Prompt Engineering Techniques: Chain of Thought and Tool Use
Chain of Thought Prompting
Chain of thought (CoT) asks the model to show reasoning steps before giving a final answer. Instead of "What is the answer?", prompt with "Think through this step by step, then give your final answer." This technique improves performance on math, logic, and multi-step reasoning problems by 20-40%. The model explicitly works through intermediate steps rather than jumping to conclusions.
Implementation pattern: request reasoning, then extract the final answer programmatically. The model outputs "Step 1: ... Step 2: ... Final answer: X" and your code parses for text after "Final answer:" rather than using the entire response. This separates the reasoning (useful for debugging) from the actionable output.

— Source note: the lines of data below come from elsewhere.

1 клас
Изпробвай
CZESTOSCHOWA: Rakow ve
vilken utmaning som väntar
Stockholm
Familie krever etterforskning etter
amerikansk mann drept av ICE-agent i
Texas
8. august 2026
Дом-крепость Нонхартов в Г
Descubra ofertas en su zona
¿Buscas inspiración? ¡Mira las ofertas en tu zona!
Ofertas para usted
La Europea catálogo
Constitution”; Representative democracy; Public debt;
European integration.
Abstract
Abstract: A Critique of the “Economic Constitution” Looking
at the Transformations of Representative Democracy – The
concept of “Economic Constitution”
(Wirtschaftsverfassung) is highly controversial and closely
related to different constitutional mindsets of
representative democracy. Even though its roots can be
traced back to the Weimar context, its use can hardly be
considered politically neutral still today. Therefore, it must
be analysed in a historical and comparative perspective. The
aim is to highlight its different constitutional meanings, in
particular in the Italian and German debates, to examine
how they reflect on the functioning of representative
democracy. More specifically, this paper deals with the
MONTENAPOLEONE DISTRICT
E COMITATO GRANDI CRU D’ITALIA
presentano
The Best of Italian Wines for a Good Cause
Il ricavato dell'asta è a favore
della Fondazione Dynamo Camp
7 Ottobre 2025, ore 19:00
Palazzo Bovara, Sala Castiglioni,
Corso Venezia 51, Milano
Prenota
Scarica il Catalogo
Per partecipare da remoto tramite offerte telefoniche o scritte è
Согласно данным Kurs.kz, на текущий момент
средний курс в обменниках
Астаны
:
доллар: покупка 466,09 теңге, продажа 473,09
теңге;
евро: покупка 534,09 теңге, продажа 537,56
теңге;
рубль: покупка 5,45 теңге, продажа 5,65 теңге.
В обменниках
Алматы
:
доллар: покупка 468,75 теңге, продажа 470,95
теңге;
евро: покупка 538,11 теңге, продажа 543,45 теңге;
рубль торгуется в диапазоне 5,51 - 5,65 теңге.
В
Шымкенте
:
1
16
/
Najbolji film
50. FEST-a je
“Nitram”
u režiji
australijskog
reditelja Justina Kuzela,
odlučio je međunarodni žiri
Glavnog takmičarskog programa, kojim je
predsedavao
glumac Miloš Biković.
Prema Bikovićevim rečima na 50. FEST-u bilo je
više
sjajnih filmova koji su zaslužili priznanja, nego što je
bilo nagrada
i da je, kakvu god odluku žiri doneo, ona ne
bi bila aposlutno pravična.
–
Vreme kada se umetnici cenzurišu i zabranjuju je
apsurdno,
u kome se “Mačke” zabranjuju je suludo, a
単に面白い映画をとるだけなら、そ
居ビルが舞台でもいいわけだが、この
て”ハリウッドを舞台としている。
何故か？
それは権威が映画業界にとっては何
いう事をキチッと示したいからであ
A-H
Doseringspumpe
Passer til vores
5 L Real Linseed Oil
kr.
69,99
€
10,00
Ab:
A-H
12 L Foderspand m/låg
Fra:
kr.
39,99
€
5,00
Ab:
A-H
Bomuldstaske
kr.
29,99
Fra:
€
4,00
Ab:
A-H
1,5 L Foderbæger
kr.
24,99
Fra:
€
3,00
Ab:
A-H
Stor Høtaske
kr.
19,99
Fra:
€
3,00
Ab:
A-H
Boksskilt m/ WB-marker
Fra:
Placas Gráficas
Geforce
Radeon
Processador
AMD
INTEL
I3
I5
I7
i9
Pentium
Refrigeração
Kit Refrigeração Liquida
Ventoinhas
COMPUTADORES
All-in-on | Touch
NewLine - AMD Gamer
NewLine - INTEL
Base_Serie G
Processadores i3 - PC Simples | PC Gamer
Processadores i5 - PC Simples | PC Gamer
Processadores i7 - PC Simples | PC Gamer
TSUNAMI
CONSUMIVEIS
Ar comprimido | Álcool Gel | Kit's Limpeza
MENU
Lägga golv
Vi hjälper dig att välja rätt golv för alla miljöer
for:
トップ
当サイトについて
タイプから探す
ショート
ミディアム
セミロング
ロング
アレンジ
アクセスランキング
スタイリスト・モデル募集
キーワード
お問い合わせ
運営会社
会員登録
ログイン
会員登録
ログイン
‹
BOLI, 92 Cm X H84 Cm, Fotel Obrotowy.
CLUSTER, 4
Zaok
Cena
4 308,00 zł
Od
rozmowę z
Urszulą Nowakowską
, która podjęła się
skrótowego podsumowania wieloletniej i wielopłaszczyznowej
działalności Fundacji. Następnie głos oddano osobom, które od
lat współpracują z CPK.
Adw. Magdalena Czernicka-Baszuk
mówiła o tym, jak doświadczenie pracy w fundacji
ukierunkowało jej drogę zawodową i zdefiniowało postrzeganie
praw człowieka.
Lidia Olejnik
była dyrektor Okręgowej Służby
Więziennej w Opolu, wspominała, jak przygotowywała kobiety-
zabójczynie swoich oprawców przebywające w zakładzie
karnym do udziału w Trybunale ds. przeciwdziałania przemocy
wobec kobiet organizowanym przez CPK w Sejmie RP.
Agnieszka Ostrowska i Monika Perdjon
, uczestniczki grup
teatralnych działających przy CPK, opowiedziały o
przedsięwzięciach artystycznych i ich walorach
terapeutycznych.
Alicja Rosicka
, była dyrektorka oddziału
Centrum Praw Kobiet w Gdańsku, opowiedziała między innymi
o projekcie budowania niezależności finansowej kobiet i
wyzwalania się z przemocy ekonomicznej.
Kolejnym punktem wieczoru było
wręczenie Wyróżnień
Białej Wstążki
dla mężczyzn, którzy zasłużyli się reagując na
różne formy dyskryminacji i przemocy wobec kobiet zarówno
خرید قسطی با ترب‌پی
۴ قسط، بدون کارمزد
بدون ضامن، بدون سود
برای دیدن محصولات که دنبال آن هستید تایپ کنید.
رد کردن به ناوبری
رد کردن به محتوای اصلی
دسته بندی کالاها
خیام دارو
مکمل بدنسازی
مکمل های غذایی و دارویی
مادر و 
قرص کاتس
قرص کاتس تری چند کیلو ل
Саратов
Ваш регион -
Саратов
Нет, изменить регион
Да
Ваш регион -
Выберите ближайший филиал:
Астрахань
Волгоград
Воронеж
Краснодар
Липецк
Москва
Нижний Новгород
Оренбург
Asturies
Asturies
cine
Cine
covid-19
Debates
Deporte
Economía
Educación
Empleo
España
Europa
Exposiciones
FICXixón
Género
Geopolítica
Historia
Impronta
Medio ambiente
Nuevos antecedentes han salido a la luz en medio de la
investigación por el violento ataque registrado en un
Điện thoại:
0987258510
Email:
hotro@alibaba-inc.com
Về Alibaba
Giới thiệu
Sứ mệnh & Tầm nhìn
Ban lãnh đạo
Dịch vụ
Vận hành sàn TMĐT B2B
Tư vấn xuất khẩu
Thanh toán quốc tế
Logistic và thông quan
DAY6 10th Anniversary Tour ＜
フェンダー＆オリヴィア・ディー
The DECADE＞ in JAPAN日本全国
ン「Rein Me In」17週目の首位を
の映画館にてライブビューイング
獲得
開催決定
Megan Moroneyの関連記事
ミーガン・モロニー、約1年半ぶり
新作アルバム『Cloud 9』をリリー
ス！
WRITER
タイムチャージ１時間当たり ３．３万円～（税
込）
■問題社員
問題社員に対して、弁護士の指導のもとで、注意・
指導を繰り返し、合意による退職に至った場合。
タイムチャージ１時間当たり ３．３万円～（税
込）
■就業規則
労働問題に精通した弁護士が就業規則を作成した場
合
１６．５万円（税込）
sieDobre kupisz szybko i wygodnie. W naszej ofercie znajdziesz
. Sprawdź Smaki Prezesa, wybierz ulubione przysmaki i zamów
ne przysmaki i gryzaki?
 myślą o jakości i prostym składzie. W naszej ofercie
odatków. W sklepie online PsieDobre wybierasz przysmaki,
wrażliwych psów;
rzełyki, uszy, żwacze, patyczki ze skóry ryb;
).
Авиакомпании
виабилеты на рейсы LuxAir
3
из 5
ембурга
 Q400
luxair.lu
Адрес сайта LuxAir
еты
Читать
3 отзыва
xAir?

Tool Use and Function Calling
Tool use enables models to invoke external functions: database queries, API calls, calculations. Instead of the model hallucinating a stock price, it calls a function that returns the real value. The prompt defines available tools with descriptions. The model outputs a structured tool call. Your code executes the call and returns results to the model for further processing.
Effective tool descriptions are critical. Vague descriptions lead to incorrect tool selection. Include: what the tool does, required parameters with types and constraints, example inputs and outputs, when to use (and when NOT to use) this tool. More detailed descriptions reduce tool selection errors.
Combining Techniques
CoT and tool use combine naturally. The model reasons about what information it needs, calls tools to get that information, reasons about the results, and produces a final answer. This ReAct (Reasoning + Acting) pattern is particularly powerful for complex tasks requiring both knowledge retrieval and multi-step logic.